As of yet, no single factor can explain what causes people to behave in ways labeled psychopathic. But research suggests our genes may play a role.
One gene in particular is linked with an increased risk of violent or aggressive behavior, studies have found.
Known as MAOA (monoamine oxidase A), this "warrior gene" controls the production of a protein that breaks down brain-signaling chemicals like dopamine, noradrenalin, and serotonin, which all influence mood.
But the idea of a "psychopath" gene remains controversial.
A gene for psychopathy?
People with a variant of the gene, called MAOA-L, produce less of the protein that breaks down these signaling chemicals, which in turn causes them to build up. An excess of these chemicals, scientists believe, leads to impulsive behavior (such as as hypersexuality), sleep disorders, mood swings, and violent tendencies.
James Fallon, a neuroscientist at the UC Irvine School of Medicine, was studying the brains of murderers and other violent criminals who are thought to be psychopaths, when he accidentally found out he might be one.
Not only did his brain scans look suspiciously like those of the murderers, he later found out that he also possesses the MAOA-L gene that's been linked to aggression and antisocial behavior.
Psychopaths are often described as having a lack of empathy. They may understand when others are in need or in pain, but they don't feel it viscerally the way most people do. Fallon can identify with that. "I don't get the interpersonal warm and fuzzies," he told Business Insider in an interview earlier this month.
But simply having the MAOA-L gene isn't enough to make someone a psychopath. The environment someone is exposed to is likely very important too.
Fallon thinks that the reason he turned out to be a realitvely normal, nonviolent person, despite having this gene, is that he had a good upbringing. But growing up in a harsher environment could have tipped him toward a darker path. "If [the brain] sees a hostile world, the only way to survive is to be hostile," Fallon said, whereas "if it sees a normal world, it will be normal."
And some research supports this idea. One 2002 study followed a large group of male children from birth to adulthood who were abused or maltreated. The study found that boys who had a particular version of the MAOA gene grew up to be more antisocial, compared with those who had a different version of the gene.
And this kind of genetic evidence is starting to make its way into the justice system.
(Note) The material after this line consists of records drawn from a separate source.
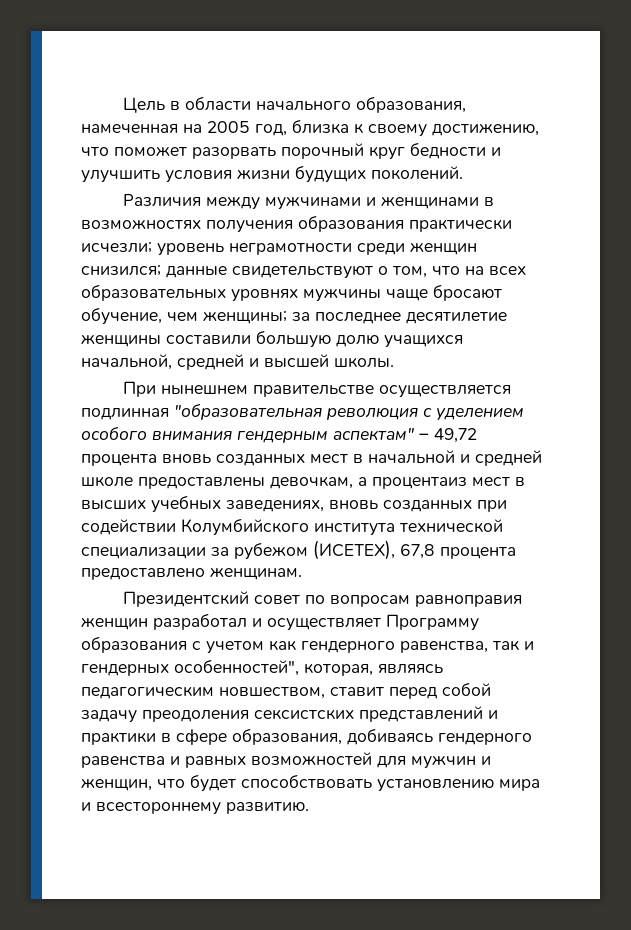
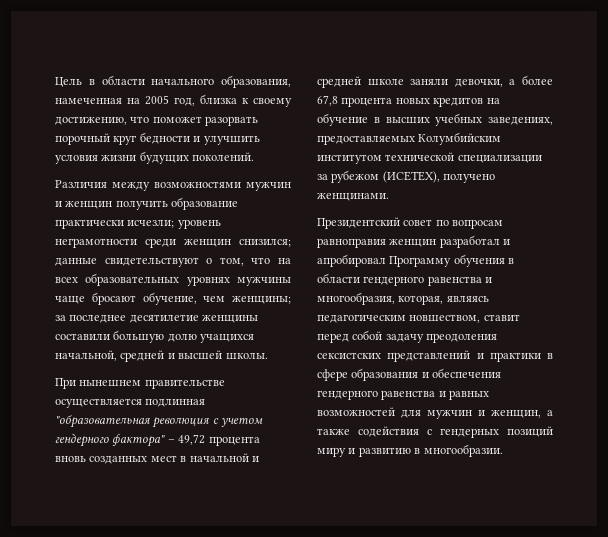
[265,196,495,210] [81,215,404,233] мужчинами и женщинами в возможностях получения образования -> [154,181,291,191] [55,197,239,210] возможностями мужчин и женщин получить образование
[436,407,524,421] [81,426,414,443] уделением особого внимания гендерным аспектам" -> [221,417,264,427] [55,433,166,447] учетом гендерного фактора"
[138,476,525,489] [81,495,507,513] [81,518,395,536] предоставлены девочкам, а процентаиз мест в высших учебных заведениях, вновь созданных при содействии Колумбийского института -> [410,75,553,87] [317,95,500,107] [317,113,553,126] [317,132,502,145] [317,154,382,164] заняли девочки, а более 67,8 процента новых кредитов на обучение в высших учебных заведениях, предоставляемых Колумбийским институтом
[400,544,516,559] [81,567,302,580] 67,8 процента предоставлено женщинам. -> [443,174,496,183] [317,193,389,201] получено женщинами.
[267,614,479,631] [81,636,534,654] [81,659,299,676] осуществляет Программу образования с учетом как гендерного равенства, так и гендерных особенностей", -> [317,254,515,267] [317,273,493,286] [317,292,395,305] апробировал Программу обучения в области гендерного равенства и многообразия,
[232,728,433,745] образования, добиваясь -> [351,368,502,381] образования и обеспечения
[157,774,540,792] [81,802,309,815] что будет способствовать установлению мира и всестороннему развитию. -> [547,410,553,416] [317,426,553,438] [317,444,503,457] а также содействия с гендерных позиций миру и развитию в многообразии.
In 2009, an Italian appeals court shortened the sentence of a convicted murderer by a year because he had the version of the MAOA gene associated with violence.
Not that simple
But experts have warned against drawing conclusions about a person's character based on this gene alone.
"We don't know how the whole genome functions and the [possible] protective effects of other genes," Giuseppe Novelli, a forensic scientist and geneticist at the University Tor Vergata in Rome, told Nature News.
What's more, the same gene could have different effects in people of different ethnicities. A 2006 study in the United States found that abused children who had high levels of the MAOA that breaks down brain signals were less likely to commit violent crimes, but only if they were white.
So while it's tempting to reduce a complex psychiatric disorder like psychopathy to a single gene, it's almost certainly not that simple.